Task to carry out -> Here is the listing. Print it exactly.

Dataset content: Begin

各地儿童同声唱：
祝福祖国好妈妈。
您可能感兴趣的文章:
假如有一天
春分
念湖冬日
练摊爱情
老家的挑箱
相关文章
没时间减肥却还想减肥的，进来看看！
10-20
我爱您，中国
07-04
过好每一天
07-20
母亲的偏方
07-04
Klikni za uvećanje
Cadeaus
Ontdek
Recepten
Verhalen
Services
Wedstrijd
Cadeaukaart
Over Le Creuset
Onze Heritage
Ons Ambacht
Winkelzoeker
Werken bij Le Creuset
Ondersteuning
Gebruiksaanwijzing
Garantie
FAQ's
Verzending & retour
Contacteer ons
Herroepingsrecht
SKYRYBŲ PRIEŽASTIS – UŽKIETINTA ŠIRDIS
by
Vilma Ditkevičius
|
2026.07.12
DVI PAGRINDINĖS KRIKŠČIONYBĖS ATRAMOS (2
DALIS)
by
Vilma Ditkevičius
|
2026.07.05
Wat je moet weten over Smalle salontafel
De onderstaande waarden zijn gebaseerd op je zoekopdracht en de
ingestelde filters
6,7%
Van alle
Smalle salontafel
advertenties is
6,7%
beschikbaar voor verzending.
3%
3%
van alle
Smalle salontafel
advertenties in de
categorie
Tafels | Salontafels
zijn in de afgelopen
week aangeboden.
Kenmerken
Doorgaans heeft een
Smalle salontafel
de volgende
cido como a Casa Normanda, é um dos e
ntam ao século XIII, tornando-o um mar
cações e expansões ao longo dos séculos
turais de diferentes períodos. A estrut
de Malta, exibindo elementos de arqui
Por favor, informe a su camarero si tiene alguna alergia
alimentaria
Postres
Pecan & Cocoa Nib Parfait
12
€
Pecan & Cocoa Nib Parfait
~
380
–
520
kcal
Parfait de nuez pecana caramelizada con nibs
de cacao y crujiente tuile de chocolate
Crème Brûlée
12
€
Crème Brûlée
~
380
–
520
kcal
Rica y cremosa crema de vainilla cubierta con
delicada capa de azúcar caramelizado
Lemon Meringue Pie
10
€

Dataset content: End

Solution to this exercise ->
各地儿童同声唱：
祝福祖国好妈妈。
您可能感兴趣的文章:
假如有一天
春分
念湖冬日
练摊爱情
老家的挑箱
相关文章
没时间减肥却还想减肥的，进来看看！
10-20
我爱您，中国
07-04
过好每一天
07-20
母亲的偏方
07-04
Klikni za uvećanje
Cadeaus
Ontdek
Recepten
Verhalen
Services
Wedstrijd
Cadeaukaart
Over Le Creuset
Onze Heritage
Ons Ambacht
Winkelzoeker
Werken bij Le Creuset
Ondersteuning
Gebruiksaanwijzing
Garantie
FAQ's
Verzending & retour
Contacteer ons
Herroepingsrecht
SKYRYBŲ PRIEŽASTIS – UŽKIETINTA ŠIRDIS
by
Vilma Ditkevičius
|
2026.07.12
DVI PAGRINDINĖS KRIKŠČIONYBĖS ATRAMOS (2
DALIS)
by
Vilma Ditkevičius
|
2026.07.05
Wat je moet weten over Smalle salontafel
De onderstaande waarden zijn gebaseerd op je zoekopdracht en de
ingestelde filters
6,7%
Van alle
Smalle salontafel
advertenties is
6,7%
beschikbaar voor verzending.
3%
3%
van alle
Smalle salontafel
advertenties in de
categorie
Tafels | Salontafels
zijn in de afgelopen
week aangeboden.
Kenmerken
Doorgaans heeft een
Smalle salontafel
de volgende
cido como a Casa Normanda, é um dos e
ntam ao século XIII, tornando-o um mar
cações e expansões ao longo dos séculos
turais de diferentes períodos. A estrut
de Malta, exibindo elementos de arqui
Por favor, informe a su camarero si tiene alguna alergia
alimentaria
Postres
Pecan & Cocoa Nib Parfait
12
€
Pecan & Cocoa Nib Parfait
~
380
–
520
kcal
Parfait de nuez pecana caramelizada con nibs
de cacao y crujiente tuile de chocolate
Crème Brûlée
12
€
Crème Brûlée
~
380
–
520
kcal
Rica y cremosa crema de vainilla cubierta con
delicada capa de azúcar caramelizado
Lemon Meringue Pie
10
€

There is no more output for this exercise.